* _Exercise description_:
Below are the records to retype. Keep every character exactly and leave out the pictures.

(Entries taken from a collection)
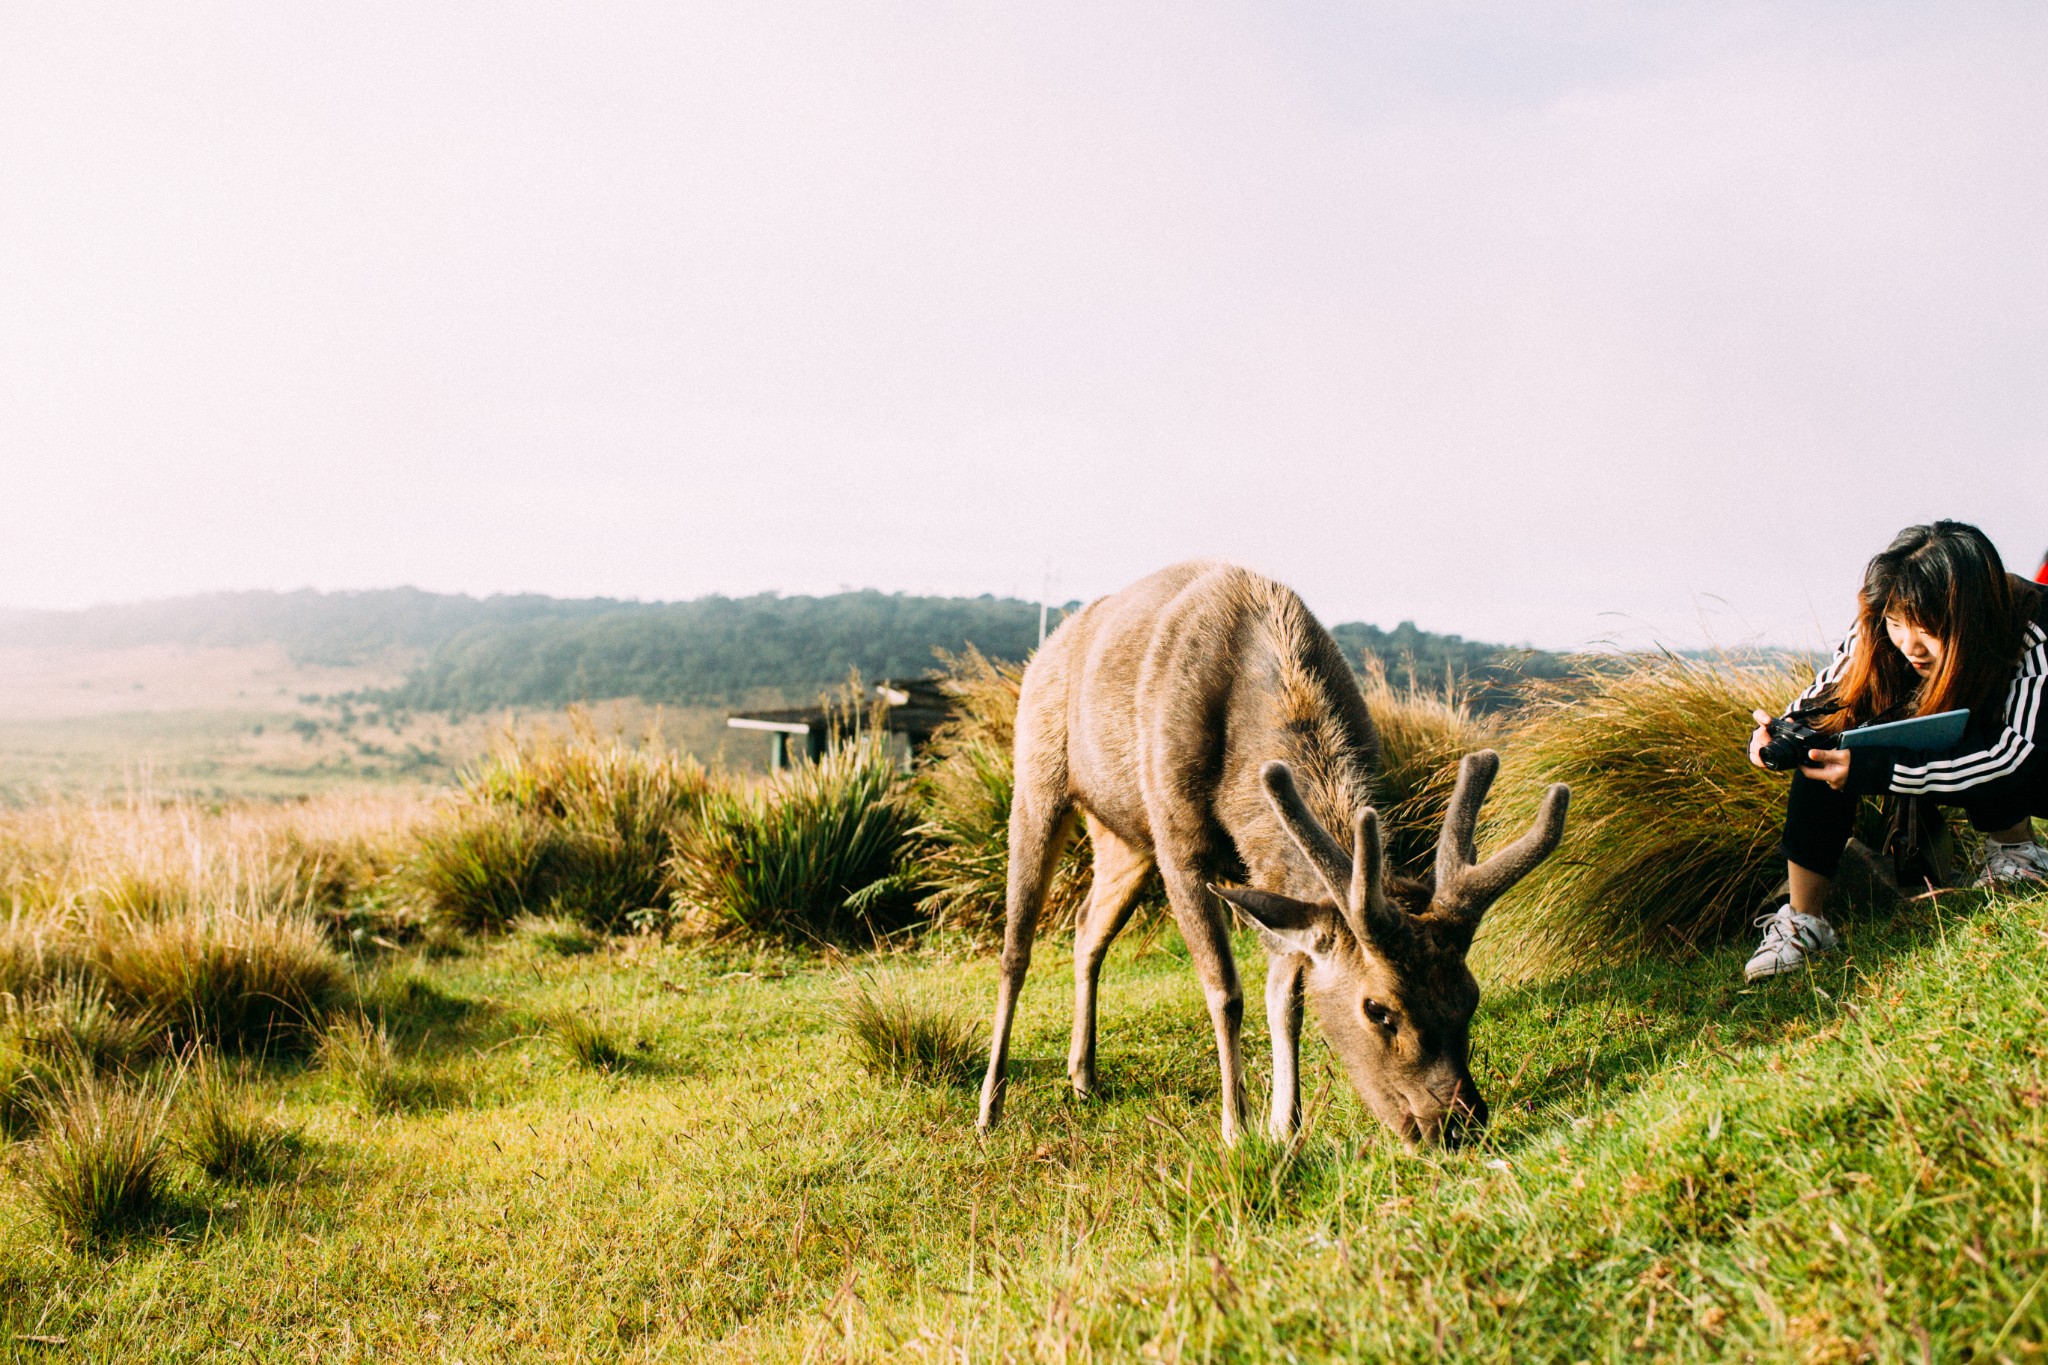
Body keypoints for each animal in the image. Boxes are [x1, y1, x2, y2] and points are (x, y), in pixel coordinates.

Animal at [974, 560, 1564, 1146]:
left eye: (1470, 995)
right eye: (1377, 1009)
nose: (1458, 1124)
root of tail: (1047, 648)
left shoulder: (1278, 884)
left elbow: (1286, 995)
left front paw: (1286, 1125)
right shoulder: (1177, 840)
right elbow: (1226, 991)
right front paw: (1236, 1129)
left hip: (1124, 838)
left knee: (1085, 927)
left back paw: (1082, 1076)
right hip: (1038, 779)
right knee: (1016, 950)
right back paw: (990, 1106)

* _Answer box_:
Body keypoints for each animal in the image. Boxes are [x1, y1, x2, y2] and points are (x, y), in pixel coordinates.

Animal at [974, 560, 1564, 1146]:
left eye: (1470, 995)
right eye: (1377, 1009)
nose: (1458, 1124)
root of tail: (1047, 648)
left shoulder: (1278, 884)
left elbow: (1286, 995)
left front paw: (1286, 1125)
right shoulder: (1177, 840)
right elbow: (1226, 991)
right front paw: (1236, 1129)
left hip: (1124, 838)
left knee: (1085, 927)
left back paw: (1082, 1076)
right hip: (1038, 779)
right knee: (1016, 950)
right back paw: (990, 1106)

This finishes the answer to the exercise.